Most people have “an hypothesis”, meaning, they expect to see something happen.  And so, they’ll go look in the data to see whether or not that happened.  And if it did — if the find something they expect to see, where they expect to see it — they stop looking.  They declare victory and go home.

But, in fact, many methods are “stopped clocks”.  They’ll show you the same result almost regardless of what you feed into the method.  And far too frequently, I’ve seen social scientists declare that their hypothesis was correct, when in fact, all they were looking at was a stopped clock.

Lest you think this “stopped clock” problem is purely hypothetical, my final professional publication was used to prevent major changes to U.S. Medicare hospice payment.  Those changes were being pushed by the hospice industry, based on research that was, in fact, a stopped clock methodology.  I had to prove that empirically in this analysis of the evidence for hospice cost savings in the Medicare program.)

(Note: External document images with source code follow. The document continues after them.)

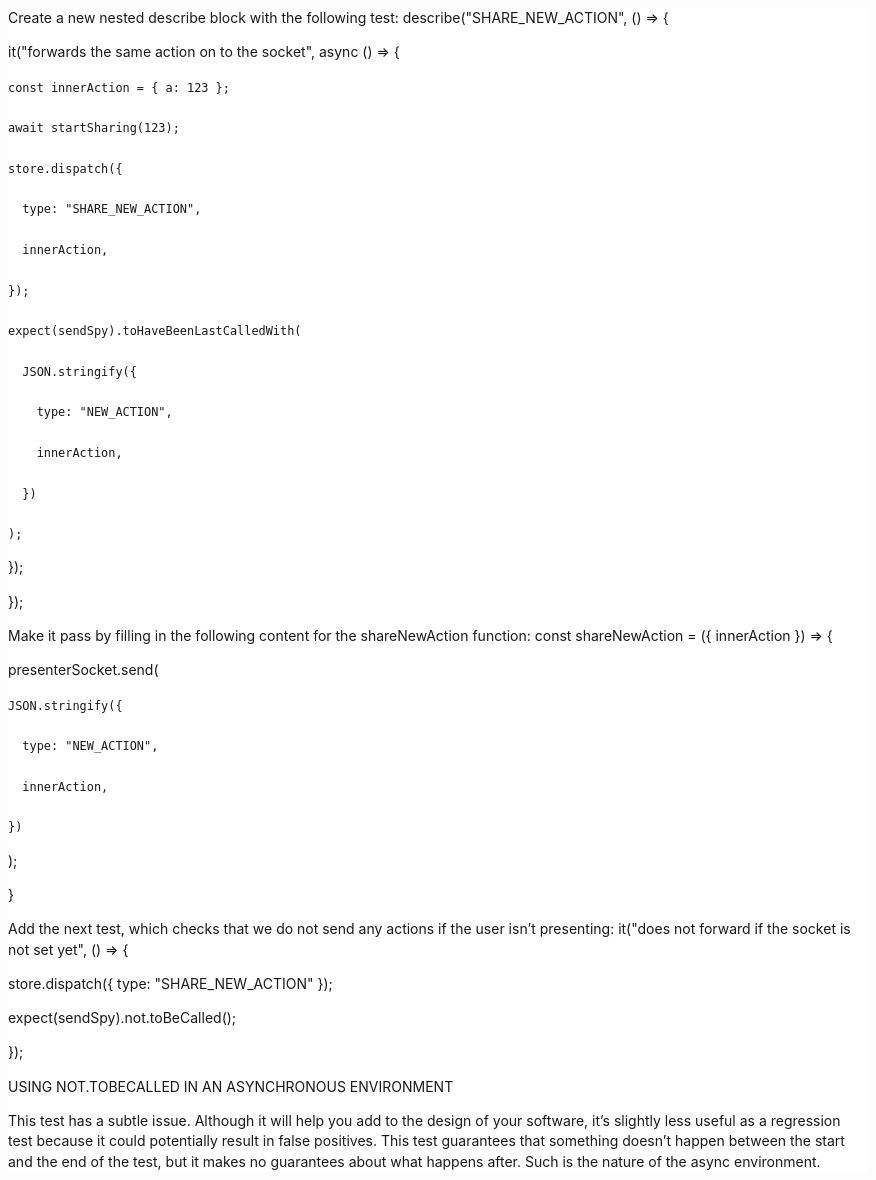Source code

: Create a new nested describe block with the following test:
describe("SHARE_NEW_ACTION", () => {

  it("forwards the same action on to the socket", async () => {

    const innerAction = { a: 123 };

    await startSharing(123);

    store.dispatch({

      type: "SHARE_NEW_ACTION",

      innerAction,

    });

    expect(sendSpy).toHaveBeenLastCalledWith(

      JSON.stringify({

        type: "NEW_ACTION",

        innerAction,

      })

    );

  });

});

Make it pass by filling in the following content for the shareNewAction function:
const shareNewAction = ({ innerAction }) => {

  presenterSocket.send(

    JSON.stringify({

      type: "NEW_ACTION",

      innerAction,

    })

  );

}

Add the next test, which checks that we do not send any actions if the user isn’t presenting:
it("does not forward if the socket is not set yet", () => {

  store.dispatch({ type: "SHARE_NEW_ACTION" });

  expect(sendSpy).not.toBeCalled();

});

USING NOT.TOBECALLED IN AN ASYNCHRONOUS ENVIRONMENT

This test has a subtle issue. Although it will help you add to the design of your software, it’s slightly less useful as a regression test because it could potentially result in false positives. This test guarantees that something doesn’t happen between the start and the end of the test, but it makes no guarantees about what happens after. Such is the nature of the async environment.
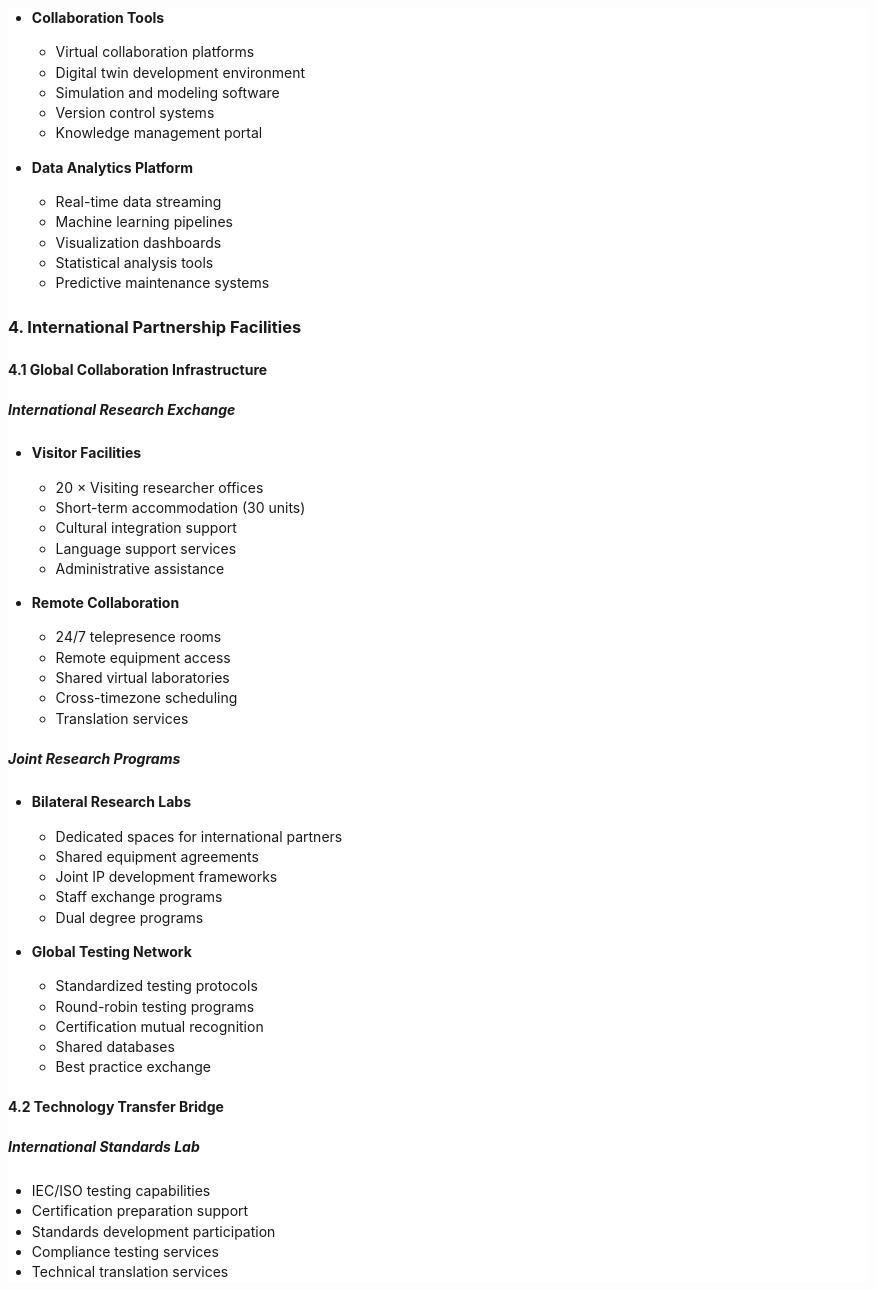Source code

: - **Collaboration Tools**
  - Virtual collaboration platforms
  - Digital twin development environment
  - Simulation and modeling software
  - Version control systems
  - Knowledge management portal
  
- **Data Analytics Platform**
  - Real-time data streaming
  - Machine learning pipelines
  - Visualization dashboards
  - Statistical analysis tools
  - Predictive maintenance systems

### 4. International Partnership Facilities

#### 4.1 Global Collaboration Infrastructure

##### International Research Exchange
- **Visitor Facilities**
  - 20 × Visiting researcher offices
  - Short-term accommodation (30 units)
  - Cultural integration support
  - Language support services
  - Administrative assistance
  
- **Remote Collaboration**
  - 24/7 telepresence rooms
  - Remote equipment access
  - Shared virtual laboratories
  - Cross-timezone scheduling
  - Translation services

##### Joint Research Programs
- **Bilateral Research Labs**
  - Dedicated spaces for international partners
  - Shared equipment agreements
  - Joint IP development frameworks
  - Staff exchange programs
  - Dual degree programs
  
- **Global Testing Network**
  - Standardized testing protocols
  - Round-robin testing programs
  - Certification mutual recognition
  - Shared databases
  - Best practice exchange

#### 4.2 Technology Transfer Bridge

##### International Standards Lab
- IEC/ISO testing capabilities
- Certification preparation support
- Standards development participation
- Compliance testing services
- Technical translation services
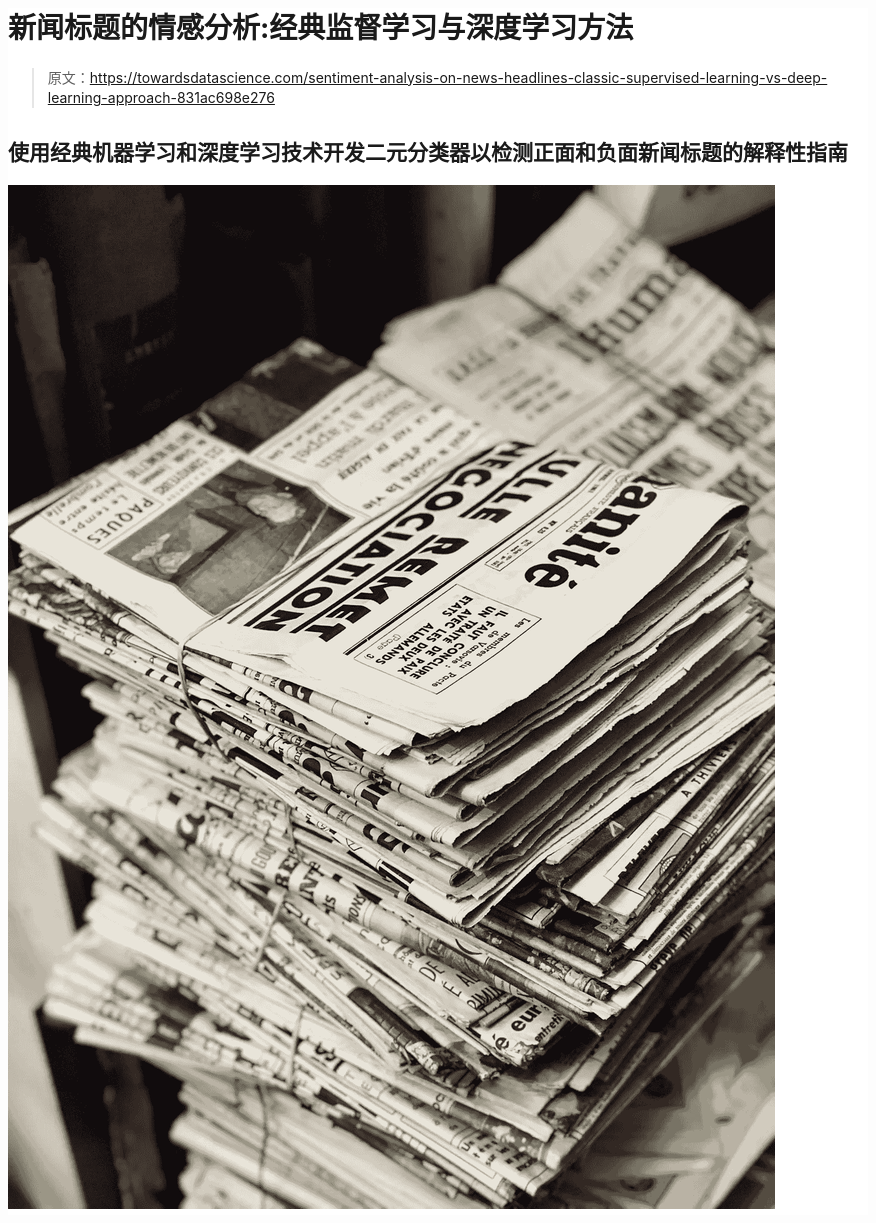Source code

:# 新闻标题的情感分析:经典监督学习与深度学习方法

> 原文：<https://towardsdatascience.com/sentiment-analysis-on-news-headlines-classic-supervised-learning-vs-deep-learning-approach-831ac698e276>

## 使用经典机器学习和深度学习技术开发二元分类器以检测正面和负面新闻标题的解释性指南

![](img/7e0624168a0e40bfb3d5b675d47eb6b4.png)
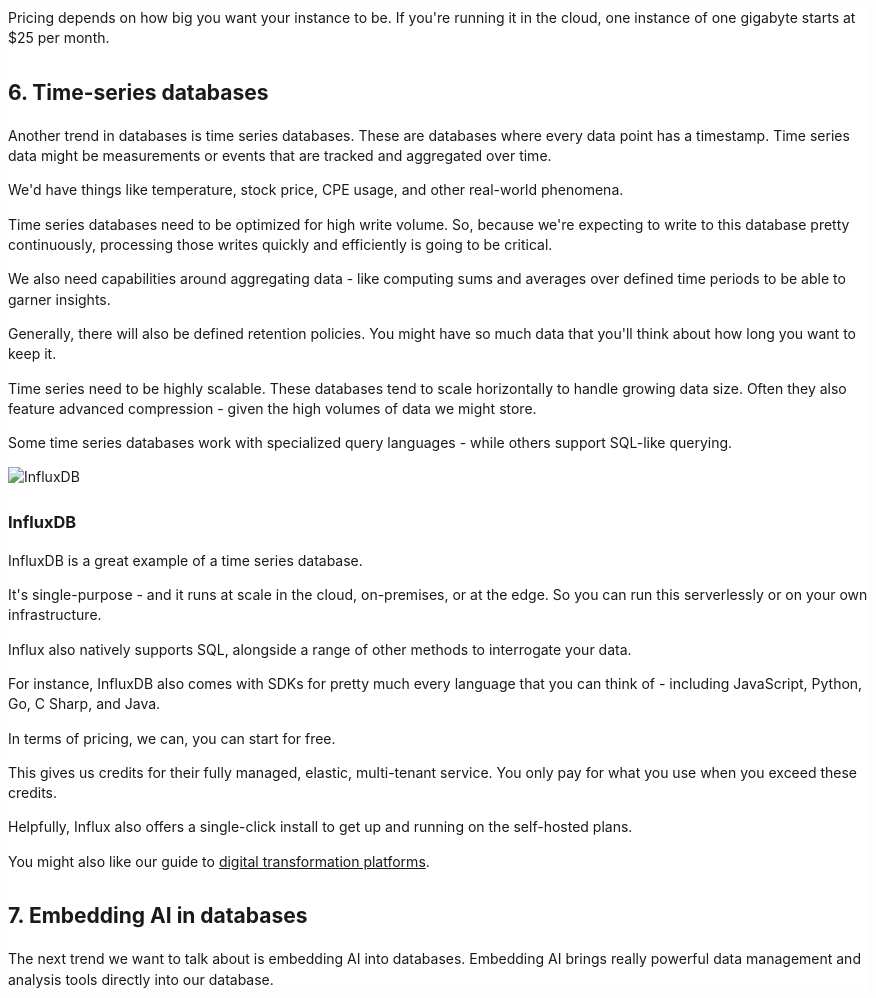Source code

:Pricing depends on how big you want your instance to be. If you're running it in the cloud, one instance of one gigabyte starts at $25 per month. 

## 6. Time-series databases

Another trend in databases is time series databases. These are databases where every data point has a timestamp. Time series data might be measurements or events that are tracked and aggregated over time.

We'd have things like temperature, stock price, CPE usage, and other real-world phenomena. 

Time series databases need to be optimized for high write volume. So, because we're expecting to write to this database pretty continuously, processing those writes quickly and efficiently is going to be critical.

We also need capabilities around aggregating data - like computing sums and averages over defined time periods to be able to garner insights. 

Generally, there will also be defined retention policies. You might have so much data that you'll think about how long you want to keep it.

Time series need to be highly scalable. These databases tend to scale horizontally to handle growing data size. Often they also feature advanced compression - given the high volumes of data we might store.

Some time series databases work with specialized query languages - while others support SQL-like querying.

![InfluxDB](https://res.cloudinary.com/daog6scxm/image/upload/v1696002680/cms/data-management-trends/InfluxDB_e3dbhj.webp "InfluxDB")

### InfluxDB

InfluxDB is a great example of a time series database.

It's single-purpose - and it runs at scale in the cloud, on-premises, or at the edge. So you can run this serverlessly or on your own infrastructure. 

Influx also natively supports SQL, alongside a range of other methods to interrogate your data. 

For instance, InfluxDB also comes with SDKs for pretty much every language that you can think of - including JavaScript, Python, Go, C Sharp, and Java.

In terms of pricing, we can, you can start for free.

This gives us credits for their fully managed, elastic, multi-tenant service. You only pay for what you use when you exceed these credits.

Helpfully, Influx also offers a single-click install to get up and running on the self-hosted plans.

You might also like our guide to [digital transformation platforms](https://budibase.com/blog/inside-it/digital-transformation-platforms/).

## 7. Embedding AI in databases

The next trend we want to talk about is embedding AI into databases. Embedding AI brings really powerful data management and analysis tools directly into our database.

And so, researchers forget that every hypothesis really has two parts.  You should find something where you expect to find it.  That’s the part they test.  And you should not find something, where you do not expect to find it.  Every academic researcher in the social sciences does the first part and, if successful, stops.  Nobody ever bothers to check the second part.

And so, here I sit, and I wonder about the extent to which all the new variants that were discovered, in the northern hemisphere, prior to 1/9/2021, and where declared to be “more infectious”, really were.  Or whether we have inadvertently been looking at a stopped clock, owing to the strong secular trend (seasonality), so that any new strain discovered during this time would be declared to be much more infectious.

And so, absent detailed knowledge of methods, and seeing (e.g.) Great Britain clearly confound the impact of seasonality with the impact of lockdown, my attitude remains one of “show me”.

To be clear, I’m not blindly skeptical.  I’ve just done enough analysis of this type, myself, to know how easy it is to confuse a subtle cross-sectional effect with some profound secular change.  Let’s say I’m a well-informed skeptic.

And so, I’m watching Florida.  If all the parts of the story are true, then Florida should be the bellwether for the U.K. variant’s impact in the U.S.  And if that doesn’t start showing up soon, maybe we need to re-examine the evidence basis for determining the greater infectiousness of the U.K. strain.  Starting with re-running their analysis in the presence of a strongly downward secular trend starting 1/9/2021.

I’m not saying they did it wrong.  I have no idea.  I am saying I have seen this done wrong many times, in professional and peer-reviewed publications.  And that there’s an easy quick-and-dirty test to see whether or not the existing estimates of greater transmissivity were biased by strong secular trends.  Just re-run the analysis now that the secular component has reversed.